Is faster really safer? Highway fatalities: The raising of speed limits contributes to death toll and driver unease.

September 07, 1997

FASTER IS SAFER, insist the supporters of higher speed limits on the nation's highways, or even no limits at all.

And this just in: Up is down. Black is white. Night is day. Smart is dumb.

The tripe that speed advocates have been pushing the last few years is ludicrous on its face: They succeeded in convincing Congress and President Clinton that the 55 mph national speed limit was unnecessarily strict and should be left to the states anyway. The law, indeed, was changed two years ago and states, including Maryland, raised their speed limits, some with great abandon.

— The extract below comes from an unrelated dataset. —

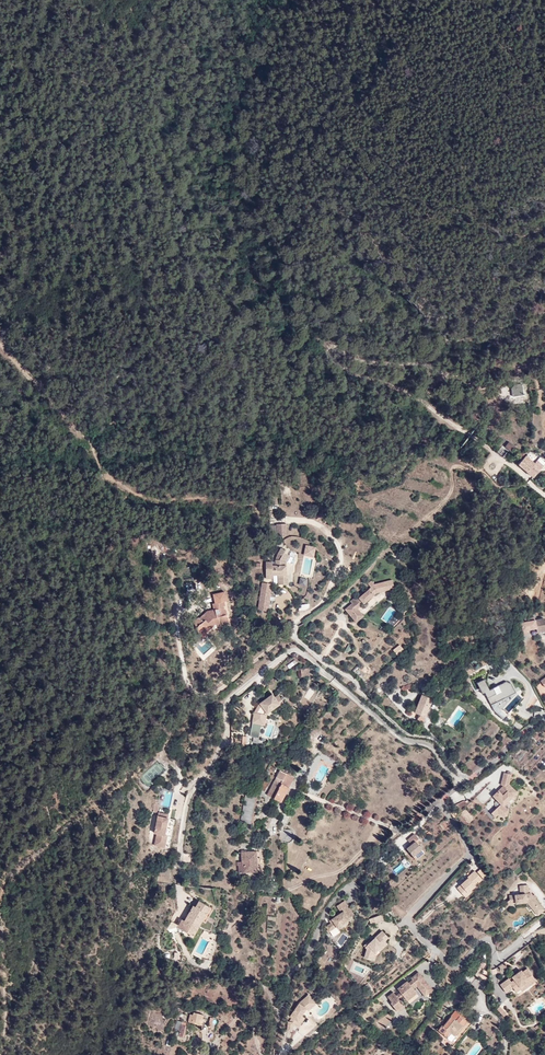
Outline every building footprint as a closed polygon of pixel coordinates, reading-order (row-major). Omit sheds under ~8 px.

We are now paying for that misstep.

In Montana, which dropped daytime speed limits for most vehicles, highway deaths are up 31 percent this year. The fatality rate dipped initially, but that comfort was short-lived. Said state Rep. Joe Quilici, ''Our friends and neighbors are dying out there.''

The image of the mangled sedan in which Princess Diana, her companion and their driver were killed has re-focused public attention on road safety because of the excessive speed of the sedan, the flawed design of the Paris tunnel and the drunken state of the chauffeur.

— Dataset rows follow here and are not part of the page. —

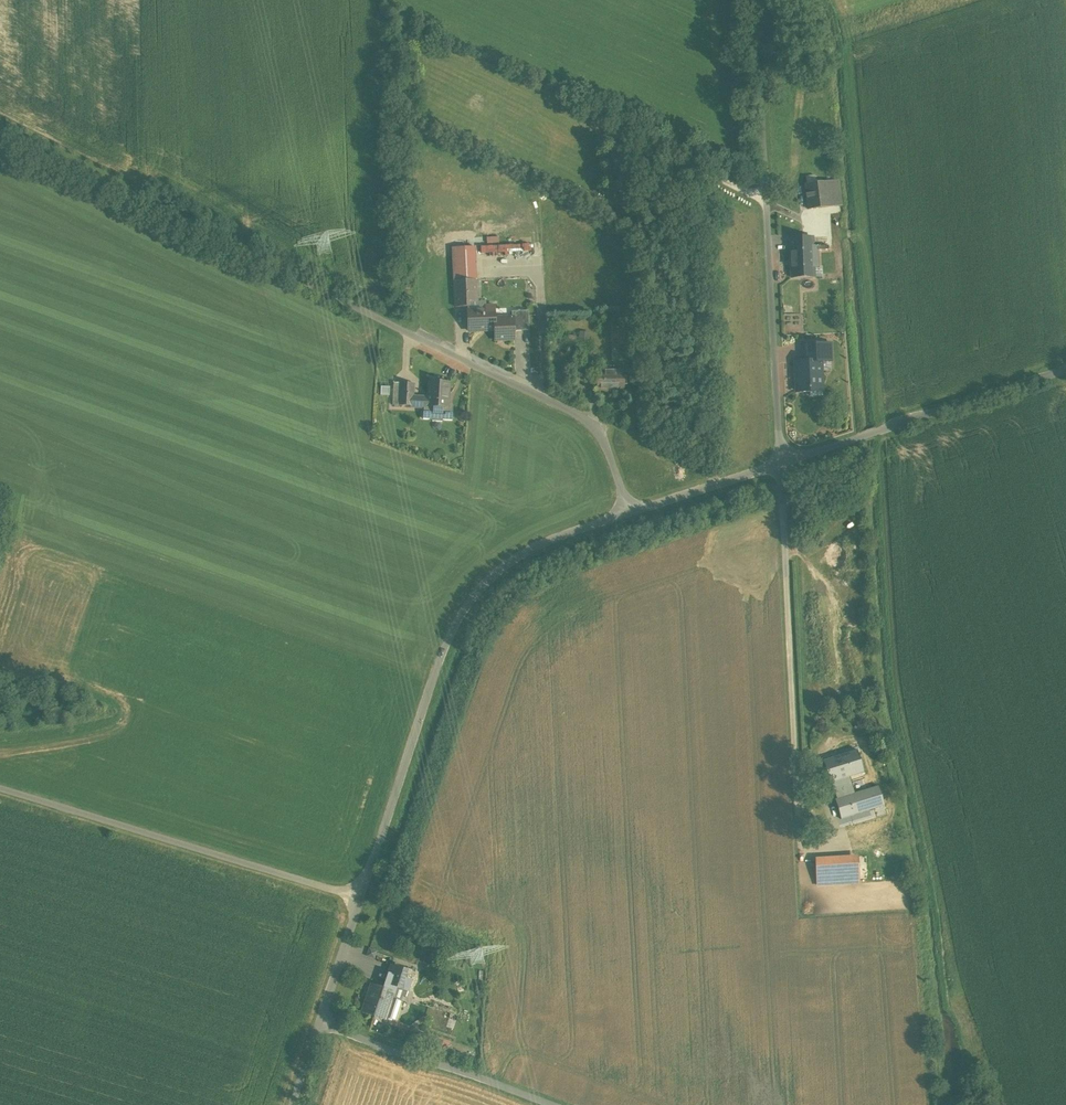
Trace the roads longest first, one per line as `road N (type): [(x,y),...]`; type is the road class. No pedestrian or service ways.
road 1 (unclassified): [(0,133),(563,410),(597,437),(629,514)]
road 2 (unclassified): [(359,898),(442,658),(469,604),(512,560),(629,514)]
road 3 (unclassified): [(758,0),(780,464)]
road 4 (unclassified): [(359,898),(0,789)]
road 5 (unclassified): [(780,464),(1065,370)]
road 6 (unclassified): [(320,1023),(547,1104)]
road 7 (unclassified): [(629,514),(780,464)]
road 8 (unclassified): [(320,1023),(359,898)]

Closer to home, a fiery, fatal truck crash on the beltway last month once again hammered home the point that speed kills.

An engineering principle known as the "85th percentile" is often used by supporters of higher speed limits to argue that conservative limits are futile because most people drive at a speed at which they are comfortable. The rationale fails to acknowledge that unless you are alone on a prairie interstate, highway driving is not an individual act but part of a complex web involving hundreds of people making judgments at high speeds.

Insufficient time has elapsed since most states raised their limits to reach a valid conclusion from the fluctuating fatality statistics. But a general sense among drivers that our roads have become more dangerous and less forgiving is impossible to deny.